(Saved data entries)
★ ★ ★ ★

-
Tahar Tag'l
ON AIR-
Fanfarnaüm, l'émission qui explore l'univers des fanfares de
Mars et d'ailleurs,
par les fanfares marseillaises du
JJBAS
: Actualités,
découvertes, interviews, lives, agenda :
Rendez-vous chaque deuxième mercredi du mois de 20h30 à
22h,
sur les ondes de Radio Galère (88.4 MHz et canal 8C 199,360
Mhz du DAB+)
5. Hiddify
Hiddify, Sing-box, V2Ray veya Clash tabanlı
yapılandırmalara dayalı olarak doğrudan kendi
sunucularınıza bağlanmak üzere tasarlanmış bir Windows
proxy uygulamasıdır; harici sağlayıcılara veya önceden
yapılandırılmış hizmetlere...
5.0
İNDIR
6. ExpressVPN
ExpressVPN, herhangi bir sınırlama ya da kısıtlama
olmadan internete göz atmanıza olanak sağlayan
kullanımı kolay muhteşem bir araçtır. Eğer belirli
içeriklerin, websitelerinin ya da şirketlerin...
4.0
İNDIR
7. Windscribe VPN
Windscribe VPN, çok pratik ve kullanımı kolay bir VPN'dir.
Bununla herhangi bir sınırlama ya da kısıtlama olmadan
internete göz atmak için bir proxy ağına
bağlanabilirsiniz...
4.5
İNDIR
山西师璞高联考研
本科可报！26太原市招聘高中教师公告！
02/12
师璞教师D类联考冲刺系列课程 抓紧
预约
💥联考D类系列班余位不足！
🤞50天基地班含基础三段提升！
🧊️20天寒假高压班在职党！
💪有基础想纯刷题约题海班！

★ ★ ★ ★

» **INSTRUCTIONS FOR THE TASK**
Within the records, filter for lines that contain the word "internete" and show each one.

» **RESULT OF THE TASK**
olmadan internete göz atmanıza olanak sağlayan
internete göz atmak için bir proxy ağına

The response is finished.